Garage apartment in Houston. Photo by vacekrae on Flickr.

Montgomery County allows accessory dwellings, but homeowners must first obtain a “special exception” from zoning authorities. That’s a time-consuming and burdensome process. It’s no surprise, therefore, that in a county of about a million people, there are only 162 accessory apartments, most in Takoma Park and Silver Spring.

Affordable housing advocates are pushing for a change, according to the Gazette, to make it easier to establish accessory apartments. Former County Executive Douglas Duncan proposed such a change, but the plan went nowhere at the time.

Accessory dwellings are necessary because U.S. households have gotten a lot smaller over time. In 1900, when Takoma Park was already an incorporated town, the average household comprised 4.6 people. In the 1950s, when the postwar boom dramatically expanded suburbs, households averaged 3.68 people. By 2000, this declined to 2.59. By 2025, only 28% of households will include children, down from 48% in 1960.

We could respond to shrinking households by building smaller, more densely spaced houses, but that would destroy historic neighborhoods and local activists would decry changing neighborhood character. Or, we could allow more unrelated people to share a house, so that in place of a family of four, two younger and childless unrelated couples could split a house, or an aging widow share with a one-child family.

Inevitably, as the Gazettte article shows, there’s some local opposition from neighbors and groups like the Montgomery County Civic Federation. Some cite fears over parking, but there’s clearly also an undercurrent of concern about the type of people that might live in accessory apartments.

“Often if you ask ‘what about Mrs. Jones, who is getting old, having an accessory apartment?’” neighbors will say “OK” but they’ll say they are against loosening the rules, [expert Patrick] Hare said.
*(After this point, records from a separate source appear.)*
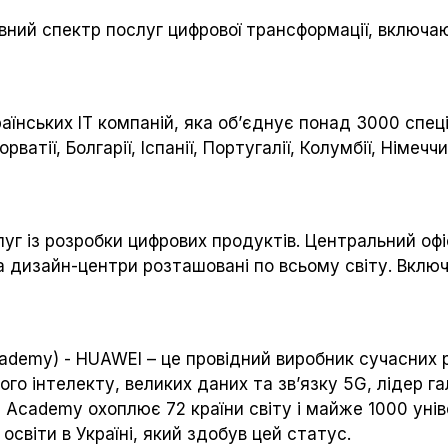
вний спектр послуг цифрової трансформації, включаю
аїнських ІТ компаній, яка об’єднує понад 3000 спеці
орватії, Болгарії, Іспанії, Португалії, Колумбії, Німе
луг із розробки цифрових продуктів. Центральний оф
та дизайн-центри розташовані по всьому світу. Включ
ademy) - HUAWEI – це провідний виробник сучасних р
о інтелекту, великих даних та зв’язку 5G, лідер гал
 Academy охоплює 72 країни світу і майже 1000 унів
світи в Україні, який здобув цей статус.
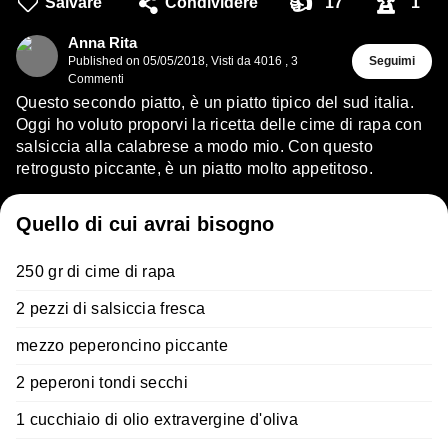
👍
🏆
Salvare
Condividere
17
1
Anna Rita
Published on
05/05/2018
,
Visti da 4016
,
3
Seguimi
Commenti
Questo secondo piatto, è un piatto tipico del sud italia.
Oggi ho voluto proporvi la ricetta delle cime di rapa con
salsiccia alla calabrese a modo mio. Con questo
retrogusto piccante, è un piatto molto appetitoso.
Quello di cui avrai bisogno
250 gr di cime di rapa
2 pezzi di salsiccia fresca
mezzo peperoncino piccante
2 peperoni tondi secchi
1 cucchiaio di olio extravergine d'oliva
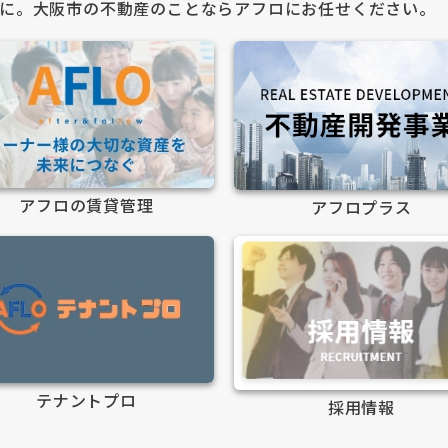
に。大阪市の不動産のことならアフロにお任せください。
アフロの賃貸管理
アフロプラス
テナントプロ
採用情報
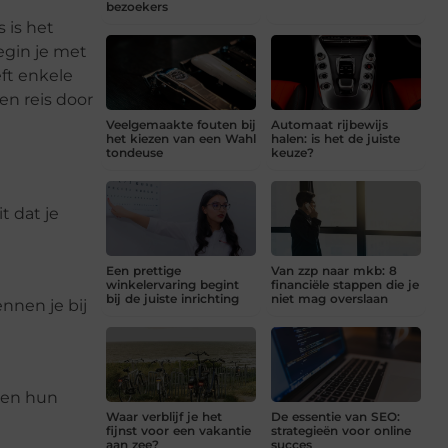
bezoekers
 is het
egin je met
ft enkele
en reis door
Veelgemaakte fouten bij
Automaat rijbewijs
het kiezen van een Wahl
halen: is het de juiste
tondeuse
keuze?
t dat je
Een prettige
Van zzp naar mkb: 8
winkelervaring begint
financiële stappen die je
bij de juiste inrichting
niet mag overslaan
nnen je bij
 en hun
Waar verblijf je het
De essentie van SEO:
fijnst voor een vakantie
strategieën voor online
aan zee?
succes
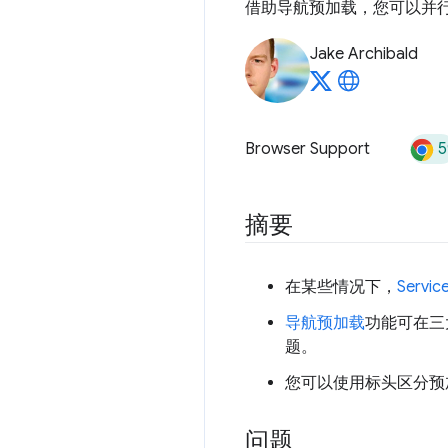
借助导航预加载，您可以并行发出
Jake Archibald
5
Browser Support
摘要
在某些情况下，
Serv
导航预加载
功能可在三大
题。
您可以使用标头区分预
问题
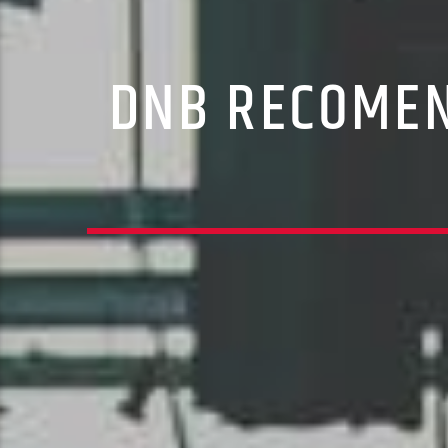
DNB RECOMEN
He said evidence shows accessory apartments don’t run down neighborhoods.

The article doesn’t get any county Councilmembers on the record with positions for or against the idea, though Councilmember Nancy Floreen is quoted suggesting the county emulate DC’s program allowing units in higher density areas. That’s not a bad start, as long as there are enough high-density areas to provide more housing (after all, it’s better to concentrate more population in the higher density areas closer to shops and transit). But with a lot of suburban, single-family neighborhoods very close to DC and to regional job centers, Montgomery shouldn’t push the entire problem onto a small number of dense areas. All neighborhoods, at least downcounty, should chip in for more affordable housing for households of all sizes.